> _Work to complete_
Please reproduce every line of the records below word for word, leaving out the pictures.

Segment Open

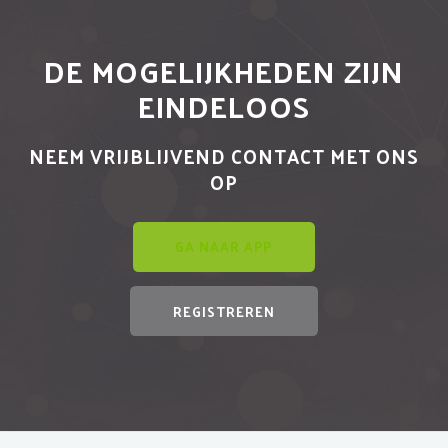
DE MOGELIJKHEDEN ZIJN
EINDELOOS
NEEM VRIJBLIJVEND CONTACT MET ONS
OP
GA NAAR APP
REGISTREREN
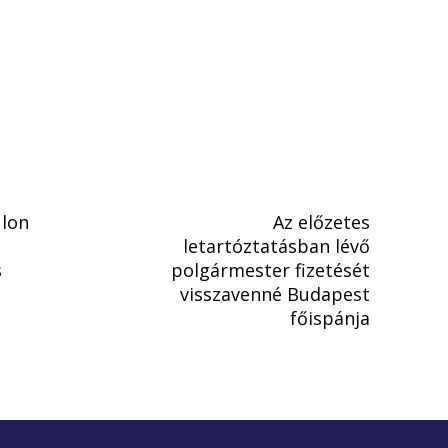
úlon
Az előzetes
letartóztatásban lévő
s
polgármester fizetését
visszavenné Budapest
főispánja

Segment Closed

> _Written response_
DE MOGELIJKHEDEN ZIJN
EINDELOOS
NEEM VRIJBLIJVEND CONTACT MET ONS
OP
GA NAAR APP
REGISTREREN
úlon
Az előzetes
letartóztatásban lévő
s
polgármester fizetését
visszavenné Budapest
főispánja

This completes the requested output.